2. Connecting to unsecured networks

Logging in to unsecured networks, such as those supplied by coffee shops or in public locations can be risky. Viewing university-related content using a shared internet connection is not advisable. You should not communicate sensitive information over an internet connection that other people may see.

3. Backup

Backups of devices should be kept to a minimum. Backing up your phone or computer creates a new version of its data. While backups are helpful occasionally, each increases the quantity of data that must be secured.

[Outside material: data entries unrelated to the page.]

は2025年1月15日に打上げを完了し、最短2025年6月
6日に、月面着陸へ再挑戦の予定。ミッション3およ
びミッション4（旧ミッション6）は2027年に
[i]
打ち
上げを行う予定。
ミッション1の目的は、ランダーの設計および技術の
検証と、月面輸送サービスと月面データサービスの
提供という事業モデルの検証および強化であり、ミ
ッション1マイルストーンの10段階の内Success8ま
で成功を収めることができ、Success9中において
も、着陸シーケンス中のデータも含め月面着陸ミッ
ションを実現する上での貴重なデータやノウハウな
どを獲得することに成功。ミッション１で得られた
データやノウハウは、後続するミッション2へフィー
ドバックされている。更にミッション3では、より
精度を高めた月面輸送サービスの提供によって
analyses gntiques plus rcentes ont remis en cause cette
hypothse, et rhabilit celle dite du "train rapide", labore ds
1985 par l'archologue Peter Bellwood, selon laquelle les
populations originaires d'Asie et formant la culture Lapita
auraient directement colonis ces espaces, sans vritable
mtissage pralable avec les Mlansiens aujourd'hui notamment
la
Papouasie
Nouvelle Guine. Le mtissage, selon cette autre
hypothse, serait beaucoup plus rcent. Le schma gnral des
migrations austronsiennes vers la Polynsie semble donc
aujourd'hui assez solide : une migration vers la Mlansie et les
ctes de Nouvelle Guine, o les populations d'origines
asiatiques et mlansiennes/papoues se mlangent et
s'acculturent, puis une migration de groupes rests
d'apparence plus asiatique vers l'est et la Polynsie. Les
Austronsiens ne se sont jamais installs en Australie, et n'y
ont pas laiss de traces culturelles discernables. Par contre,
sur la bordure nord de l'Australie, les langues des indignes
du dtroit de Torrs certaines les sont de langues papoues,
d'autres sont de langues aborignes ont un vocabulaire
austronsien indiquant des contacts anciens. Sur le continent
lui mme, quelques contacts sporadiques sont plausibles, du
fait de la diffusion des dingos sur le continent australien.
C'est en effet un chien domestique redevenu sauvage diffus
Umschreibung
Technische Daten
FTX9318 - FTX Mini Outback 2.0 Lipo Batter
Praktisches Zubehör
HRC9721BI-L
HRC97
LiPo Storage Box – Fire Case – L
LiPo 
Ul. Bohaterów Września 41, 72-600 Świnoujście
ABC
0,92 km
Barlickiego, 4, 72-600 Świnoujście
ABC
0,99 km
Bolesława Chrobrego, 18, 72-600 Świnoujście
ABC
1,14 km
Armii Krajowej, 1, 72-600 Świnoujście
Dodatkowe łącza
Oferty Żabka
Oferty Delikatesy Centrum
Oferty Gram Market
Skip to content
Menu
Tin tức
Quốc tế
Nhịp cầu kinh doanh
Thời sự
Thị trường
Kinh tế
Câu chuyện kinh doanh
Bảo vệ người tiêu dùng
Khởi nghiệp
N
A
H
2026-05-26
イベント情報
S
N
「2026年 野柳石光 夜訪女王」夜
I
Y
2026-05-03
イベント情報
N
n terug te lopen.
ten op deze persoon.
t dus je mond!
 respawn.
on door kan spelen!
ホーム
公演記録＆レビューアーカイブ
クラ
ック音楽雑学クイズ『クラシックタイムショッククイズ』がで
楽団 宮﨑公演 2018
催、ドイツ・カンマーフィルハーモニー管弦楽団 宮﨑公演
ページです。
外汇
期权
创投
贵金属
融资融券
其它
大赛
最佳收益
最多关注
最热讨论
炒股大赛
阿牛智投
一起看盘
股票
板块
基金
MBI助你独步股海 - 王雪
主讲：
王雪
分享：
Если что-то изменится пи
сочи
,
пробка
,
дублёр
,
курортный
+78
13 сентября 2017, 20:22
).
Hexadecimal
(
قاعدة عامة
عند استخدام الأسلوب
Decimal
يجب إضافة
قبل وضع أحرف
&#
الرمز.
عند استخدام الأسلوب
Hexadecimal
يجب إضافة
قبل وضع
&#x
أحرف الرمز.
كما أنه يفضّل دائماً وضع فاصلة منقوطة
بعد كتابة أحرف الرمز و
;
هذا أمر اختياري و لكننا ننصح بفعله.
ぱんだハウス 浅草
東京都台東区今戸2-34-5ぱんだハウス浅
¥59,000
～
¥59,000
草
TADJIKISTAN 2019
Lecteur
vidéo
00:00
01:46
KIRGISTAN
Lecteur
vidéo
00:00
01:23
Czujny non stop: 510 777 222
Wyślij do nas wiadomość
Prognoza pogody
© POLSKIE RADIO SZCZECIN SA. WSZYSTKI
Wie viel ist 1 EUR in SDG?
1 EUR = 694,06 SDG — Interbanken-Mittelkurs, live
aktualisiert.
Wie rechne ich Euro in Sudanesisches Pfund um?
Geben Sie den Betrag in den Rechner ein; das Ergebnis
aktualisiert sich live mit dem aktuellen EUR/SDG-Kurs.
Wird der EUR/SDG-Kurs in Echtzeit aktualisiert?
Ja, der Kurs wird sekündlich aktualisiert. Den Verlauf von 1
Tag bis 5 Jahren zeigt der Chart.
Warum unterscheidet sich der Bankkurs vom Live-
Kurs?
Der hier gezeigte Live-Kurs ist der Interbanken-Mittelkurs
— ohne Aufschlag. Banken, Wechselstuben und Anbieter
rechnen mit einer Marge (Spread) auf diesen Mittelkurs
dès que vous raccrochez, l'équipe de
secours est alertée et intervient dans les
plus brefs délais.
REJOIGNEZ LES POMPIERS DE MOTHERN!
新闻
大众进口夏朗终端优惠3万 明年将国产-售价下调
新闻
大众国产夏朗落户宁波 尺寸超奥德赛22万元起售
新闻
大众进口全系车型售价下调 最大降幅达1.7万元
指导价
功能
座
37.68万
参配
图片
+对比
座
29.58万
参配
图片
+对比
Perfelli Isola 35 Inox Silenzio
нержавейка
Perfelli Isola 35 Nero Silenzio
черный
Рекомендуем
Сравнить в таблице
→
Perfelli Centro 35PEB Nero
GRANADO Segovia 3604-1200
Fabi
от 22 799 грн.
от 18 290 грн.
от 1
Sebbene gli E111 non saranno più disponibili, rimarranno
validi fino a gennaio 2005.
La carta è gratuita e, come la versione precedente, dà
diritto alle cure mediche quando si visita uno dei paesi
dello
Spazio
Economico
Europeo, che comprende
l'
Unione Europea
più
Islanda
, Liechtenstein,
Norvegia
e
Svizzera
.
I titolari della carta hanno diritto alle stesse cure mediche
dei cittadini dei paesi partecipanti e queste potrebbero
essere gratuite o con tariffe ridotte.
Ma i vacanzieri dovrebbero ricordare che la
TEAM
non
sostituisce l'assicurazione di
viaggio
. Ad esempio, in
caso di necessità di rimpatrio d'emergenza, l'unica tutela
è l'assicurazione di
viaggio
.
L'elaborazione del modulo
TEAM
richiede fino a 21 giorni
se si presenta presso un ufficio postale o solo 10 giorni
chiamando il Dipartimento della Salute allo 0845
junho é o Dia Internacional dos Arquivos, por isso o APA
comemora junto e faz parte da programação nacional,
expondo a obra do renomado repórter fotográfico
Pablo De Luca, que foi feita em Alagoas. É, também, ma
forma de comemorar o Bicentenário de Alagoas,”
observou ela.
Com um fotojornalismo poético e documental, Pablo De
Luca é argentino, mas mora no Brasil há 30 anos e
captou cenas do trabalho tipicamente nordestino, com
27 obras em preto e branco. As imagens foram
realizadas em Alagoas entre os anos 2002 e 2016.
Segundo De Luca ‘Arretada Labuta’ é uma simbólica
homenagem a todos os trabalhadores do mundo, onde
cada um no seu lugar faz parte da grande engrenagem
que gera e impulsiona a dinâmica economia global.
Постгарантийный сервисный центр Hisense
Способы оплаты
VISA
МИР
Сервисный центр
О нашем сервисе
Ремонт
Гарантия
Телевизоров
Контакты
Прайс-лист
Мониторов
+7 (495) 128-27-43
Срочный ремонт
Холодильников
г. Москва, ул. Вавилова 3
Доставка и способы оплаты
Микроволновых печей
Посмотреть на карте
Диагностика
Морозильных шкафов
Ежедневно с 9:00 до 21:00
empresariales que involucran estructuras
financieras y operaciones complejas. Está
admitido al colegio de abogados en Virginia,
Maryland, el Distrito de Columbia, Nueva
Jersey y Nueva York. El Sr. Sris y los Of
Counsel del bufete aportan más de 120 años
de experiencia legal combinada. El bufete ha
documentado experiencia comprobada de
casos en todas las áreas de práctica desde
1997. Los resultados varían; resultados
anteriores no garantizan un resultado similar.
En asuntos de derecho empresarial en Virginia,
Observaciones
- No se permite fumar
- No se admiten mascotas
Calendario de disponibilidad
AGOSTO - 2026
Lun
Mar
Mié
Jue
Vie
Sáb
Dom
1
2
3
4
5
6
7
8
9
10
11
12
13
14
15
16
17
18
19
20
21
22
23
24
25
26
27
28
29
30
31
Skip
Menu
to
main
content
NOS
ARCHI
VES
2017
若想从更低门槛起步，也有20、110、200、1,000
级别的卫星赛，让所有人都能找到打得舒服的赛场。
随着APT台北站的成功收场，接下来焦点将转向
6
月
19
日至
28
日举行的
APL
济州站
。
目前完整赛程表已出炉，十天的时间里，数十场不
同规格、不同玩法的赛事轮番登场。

4. Unique password generator

Make your passwords unique and strong. Ensure that your university-related passwords include letters, numbers, and strange characters. It is advisable to utilize both lowercase and uppercase letters. If you use the same password for many accounts, it’s time to change it. To store all your password in one place, you can use password managers such as 1Password. 

5. Unknown Links

Clicking on dodgy links or downloading files from unknown sources is not recommended. Hackers and scammers frequently use phishing emails that resemble the messaging of actual firms and the types of campaigns you are inclined to open. If you have any suspicions about an email containing an external link or attachment, double-check the sender before clicking or downloading.

Bonus Tips:

1. Unroll.Me 

Unsubscribe with one click. Unroll.Me will show you a list of your subscription emails, so you can instantly unsubscribe from what you don’t want.

2. Have I Been Pwned?

Have I Been Pwned? is it a website that allows users to determine whether their personal information has been compromised due to data breaches? You may check whether your email address has been compromised in any data breach.

Data breaches have occurred in the past and will happen in the future. There is no one-time cure for a data breach. Still, a specific dose of security assessments and controls can assist you in protecting your firm against a data breach.